- Task requirements
An exact repetition of every entry, with no images, is the required answer.

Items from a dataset

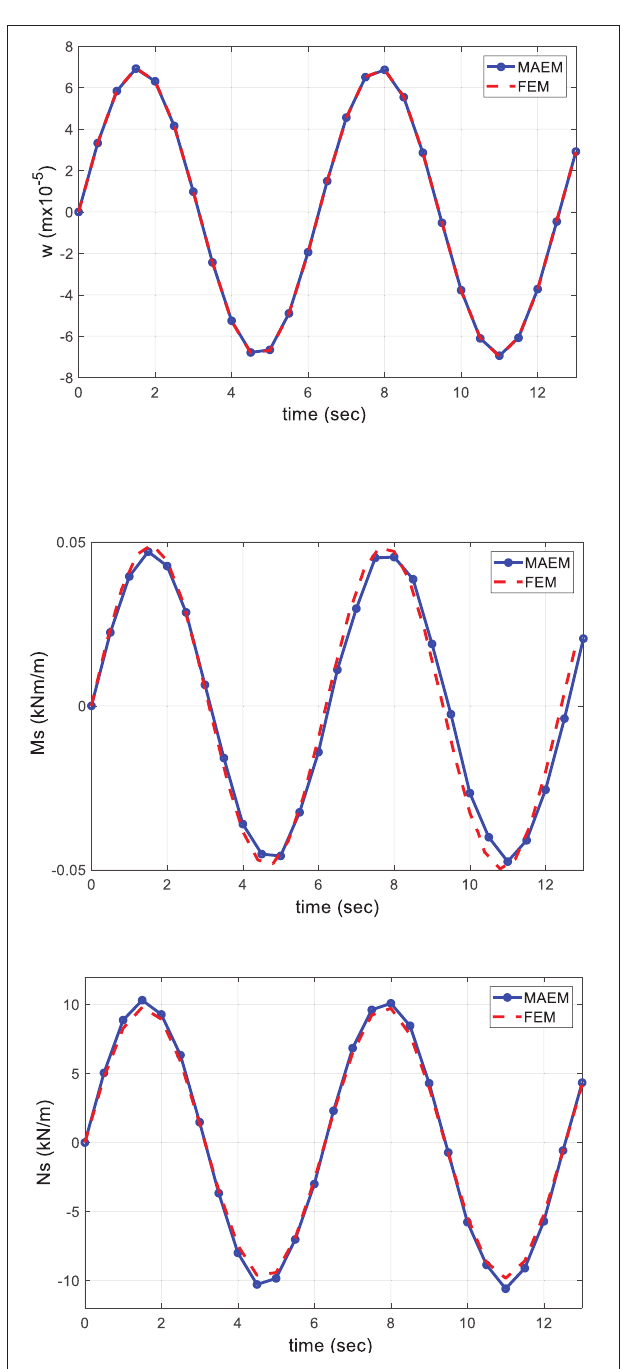
FIGURE 10 | Time history of the normal displacement w , bending moment M s , and membrane force Ns at the center of the shell in Example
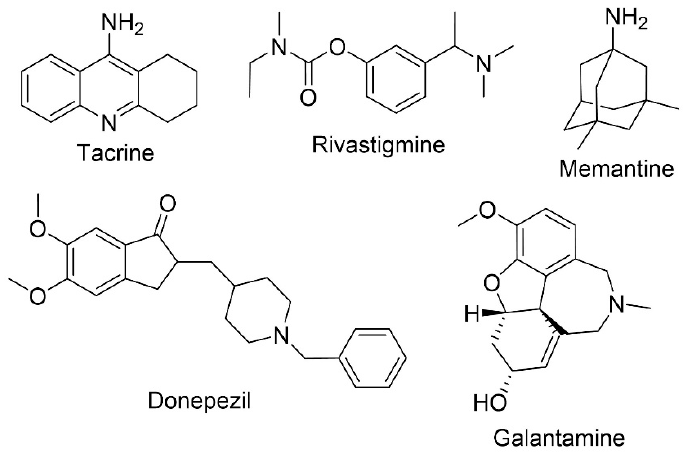
Figure 3. Chemical structures of the approved therapies for AD, tacrine, rivastigmine, memantine, donepezil, and galantamine.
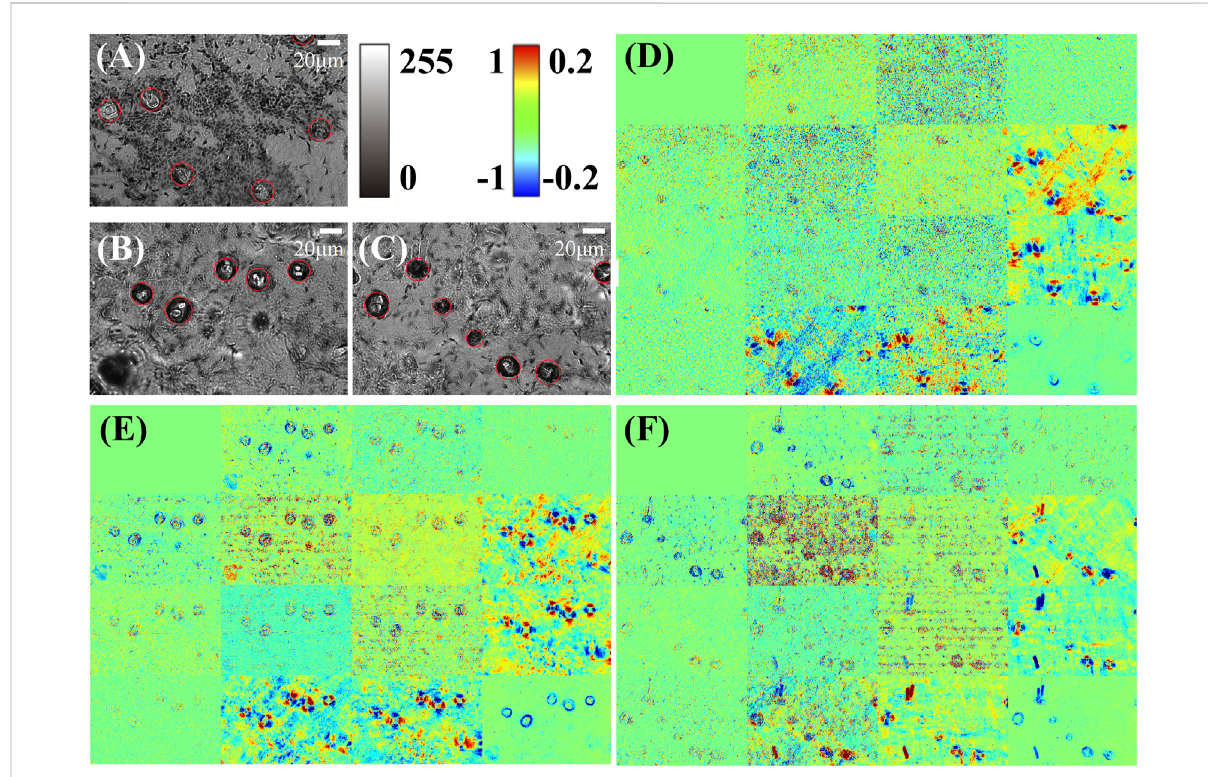
FIGURE 2 Mueller matrix microscopic imaging results of three mouse skin tissue sections and the original grayscale intensity images. (A – C) are the microscopic grayscale images of the three samples, in which the hair follicles are identi fi ed and marked by red circles. (D – F) are the Mueller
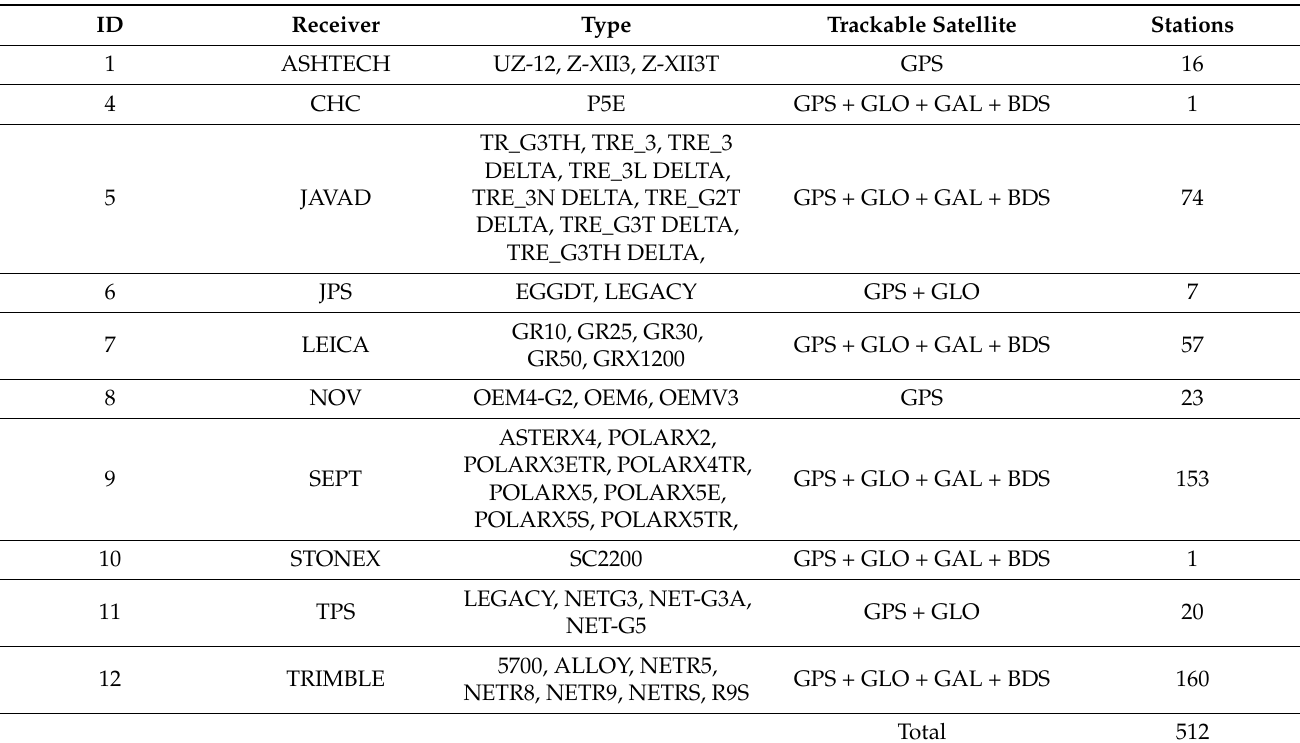
Figure 2. IGS/MGEX stations in May 2022. Table 3. Information of GNSS receiver in MGEX (until May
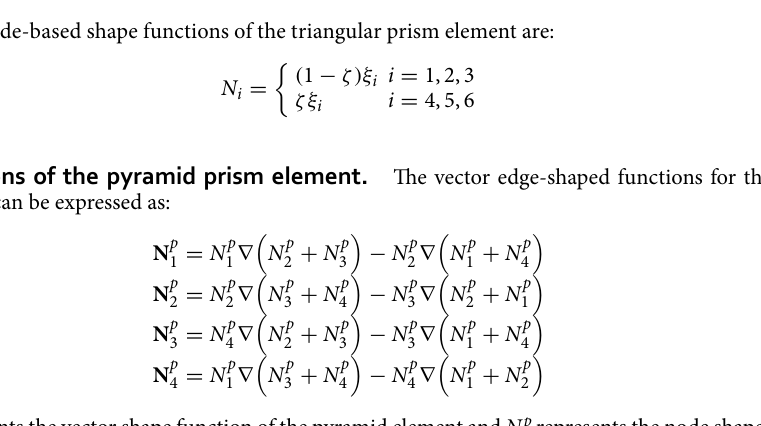
Figure 16. MT response calculation results of different meshes on survey line 1 to the terrain undulation model. ( a ) and ( b ) represent the MT response of the xy and yx components, respectively. ( a 1) and ( b 1) represent the apparent resistivity, and ( a 2) and ( b 2) represent the phase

- Output of the exercise
FIGURE 10 | Time history of the normal displacement w , bending moment M s , and membrane force Ns at the center of the shell in Example
Figure 3. Chemical structures of the approved therapies for AD, tacrine, rivastigmine, memantine, donepezil, and galantamine.
FIGURE 2 Mueller matrix microscopic imaging results of three mouse skin tissue sections and the original grayscale intensity images. (A – C) are the microscopic grayscale images of the three samples, in which the hair follicles are identi fi ed and marked by red circles. (D – F) are the Mueller
Figure 2. IGS/MGEX stations in May 2022. Table 3. Information of GNSS receiver in MGEX (until May
Figure 16. MT response calculation results of different meshes on survey line 1 to the terrain undulation model. ( a ) and ( b ) represent the MT response of the xy and yx components, respectively. ( a 1) and ( b 1) represent the apparent resistivity, and ( a 2) and ( b 2) represent the phase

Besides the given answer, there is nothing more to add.